On Thu, 06 Dec 2012 09:09:38 +0000, Robin Chapman <R.J.Chapman@ex.ac.uk> wrote:
>On 05/12/2012 17:43, David C. Ullrich wrote: >> On Wed, 05 Dec 2012 16:11:21 +0000, José Carlos Santos >> <firstname.lastname@example.org> wrote: >> >>> Hi all, >>> >>> A classical Linear Algebra exercise says: prove that _n_ eigenvectors >>> of an endomorphism of some linear space with _n_ distinct eigenvalues >>> are linear independent. Does this hold for modules over division rings? >> >> I believe so - I don't see where the standard proof uses >> commutattivity, or however one spells it. >> >> Say x_1, ... x_n are eigenvectors wrt disctinct eigenvalues >> l_j. Say >> >> sum c_j x_j = 0. >> >> Applying that endomorphism k times shows that >> >> sum c_j l_j^k x_j = 0 >> >> for k = 0, 1, ... . Hence >> >> sum c_j P(l_j) x_j = 0 >> >> for any polynomial P. > >I think you are unconsciously assuming commutativity here. >If your polynomials have coefficients over the division >ring you can't push them through the c_j.
Ah, right, thanks. I suspected I might be using commutativity somewhere...

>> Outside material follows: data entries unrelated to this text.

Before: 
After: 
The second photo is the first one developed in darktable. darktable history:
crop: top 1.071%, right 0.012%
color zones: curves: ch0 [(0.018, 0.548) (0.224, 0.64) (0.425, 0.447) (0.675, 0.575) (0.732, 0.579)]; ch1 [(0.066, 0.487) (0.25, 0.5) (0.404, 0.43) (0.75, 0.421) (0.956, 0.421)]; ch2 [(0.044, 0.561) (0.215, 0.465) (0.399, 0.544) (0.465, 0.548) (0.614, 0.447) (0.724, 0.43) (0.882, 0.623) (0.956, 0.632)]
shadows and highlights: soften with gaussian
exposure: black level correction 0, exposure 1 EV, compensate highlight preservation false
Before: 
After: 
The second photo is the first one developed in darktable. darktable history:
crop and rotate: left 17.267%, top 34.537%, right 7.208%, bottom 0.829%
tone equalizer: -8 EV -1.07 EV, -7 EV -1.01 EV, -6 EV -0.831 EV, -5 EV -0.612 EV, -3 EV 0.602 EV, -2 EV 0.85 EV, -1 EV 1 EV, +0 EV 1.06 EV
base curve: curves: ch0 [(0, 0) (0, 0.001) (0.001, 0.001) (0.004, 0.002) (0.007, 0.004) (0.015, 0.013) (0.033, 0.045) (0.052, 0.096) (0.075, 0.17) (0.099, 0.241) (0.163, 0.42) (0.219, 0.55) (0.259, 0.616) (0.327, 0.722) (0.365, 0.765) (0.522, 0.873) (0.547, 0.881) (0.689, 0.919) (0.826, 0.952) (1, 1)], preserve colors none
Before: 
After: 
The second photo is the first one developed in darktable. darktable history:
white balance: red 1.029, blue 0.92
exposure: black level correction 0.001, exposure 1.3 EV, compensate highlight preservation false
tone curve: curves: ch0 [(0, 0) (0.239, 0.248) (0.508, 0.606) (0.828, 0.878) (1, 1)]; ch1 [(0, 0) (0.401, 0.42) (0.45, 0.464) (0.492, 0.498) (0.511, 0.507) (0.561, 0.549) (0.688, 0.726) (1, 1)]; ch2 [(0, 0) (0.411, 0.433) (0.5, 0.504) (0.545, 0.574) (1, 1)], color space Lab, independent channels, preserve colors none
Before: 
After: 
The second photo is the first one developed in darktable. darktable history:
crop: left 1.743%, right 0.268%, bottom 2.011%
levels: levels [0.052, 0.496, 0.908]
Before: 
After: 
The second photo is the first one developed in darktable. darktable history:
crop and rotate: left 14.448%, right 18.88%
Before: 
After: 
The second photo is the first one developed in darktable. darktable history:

> It works for >polynomials with coefficients in the centre of your division >ring, but such polynomials won't split up the eigenvectors. >Over H one cannot find a real polynomial with f(i) = 0 >and f(j) nonzero. This gives a clue to finding a counterexample. >Take your favourite real matrix with characteristic >polynomial X^2 + 1. Over H its eigenvalues include i, j and >k (and a lot more...).